PostgreSQL SELECT DISTINCT examples
Let’s create a new table to practice the SELECT DISTINCT clause.
Note that you will learn how to create a table and insert data into it in the subsequent tutorial. In this tutorial, you need to execute the statement in psql or use pgAdmin to execute the statements.
First, create the colors table that has three columns: id, bcolor and fcolor using the following CREATE TABLE statement:
CREATE TABLE colors(
id SERIAL PRIMARY KEY,
bcolor VARCHAR,
fcolor VARCHAR
);Second, insert some rows into the colors table:
INSERT INTO
colors (bcolor, fcolor)
VALUES
('red', 'red'),
('red', 'red'),
('red', NULL),
(NULL, 'red'),
(NULL, NULL),
('green', 'green'),
('blue', 'blue'),
('blue', 'blue');Third, retrieve the data from the colors table using the SELECT statement:
SELECT
id,
bcolor,
fcolor
FROM
colors;Output:
id | bcolor | fcolor
----+--------+--------
1 | red | red
2 | red | red
3 | red | null
4 | null | red
5 | null | null
6 | green | green
7 | blue | blue
8 | blue | blue
(8 rows)1) PostgreSQL SELECT DISTINCT one column example
The following statement selects unique values from the bcolor column of the colors table and sorts the result set in alphabetical order by using the ORDER BY clause.
SELECT
DISTINCT bcolor
FROM
colors
ORDER BY
bcolor;Output:
bcolor
--------
blue
green
red
null
(4 rows)The bcolor column has three 'red' entries, two NULL, one 'green', and two 'blue'. SELECT DISTINCT removes two 'red' values, one NULL, and one 'blue'.
Note that PostgreSQL treats NULLs as duplicates so that it keeps one NULL for all NULLs when you apply the SELECT DISTINCT clause.

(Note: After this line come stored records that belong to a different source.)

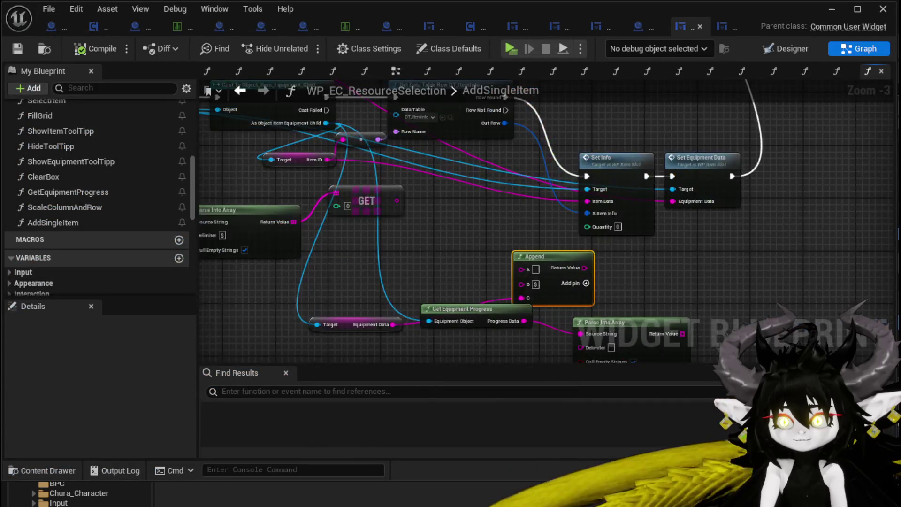
{"action": "mouse_move", "coordinate": [416, 237]}
{"action": "left_mouse_down"}
{"action": "mouse_move", "coordinate": [380, 287]}
{"action": "mouse_move", "coordinate": [534, 325]}
{"action": "mouse_move", "coordinate": [493, 314]}
{"action": "mouse_move", "coordinate": [490, 299]}
{"action": "mouse_move", "coordinate": [645, 325]}
{"action": "left_mouse_up"}
{"action": "left_click_drag", "start_coordinate": [470, 182], "coordinate": [416, 181]}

2) SELECT DISTINCT on multiple columns
The following statement applies the SELECT DISTINCT clause to both bcolor and fcolor columns:
SELECT
DISTINCT bcolor, fcolor
FROM
colors
ORDER BY
bcolor,
fcolor;Output:
bcolor | fcolor
--------+--------
blue | blue
green | green
red | red
red | null
null | red
null | null
(6 rows)In this example, the query uses the values from both bcolor and fcolor columns to evaluate the uniqueness of rows.
3) Using the SELECT DISTINCT clause in practice
In practice, you often use the SELECT DISTINCT clause to analyze the uniqueness of values in a column.
For example, you may want to know how many rental rates for films from the film table:
To achieve this, you can specify the rental_rate column in the SELECT DISTINCT clause as follows:
SELECT DISTINCT
rental_rate
FROM
film
ORDER BY
rental_rate;Output:
rental_rate
-------------
0.99
2.99
4.99
(3 rows)The output indicates that there are only three distinct rental rates 0.99, 2.99, and 4.99.
Note that for executing the query above your current database should be dvdrental. To switch the current database to dvdrental run:
\c dvdrentalSummary
- Use the
SELECT DISTINCTto remove duplicate rows from a result set of a query.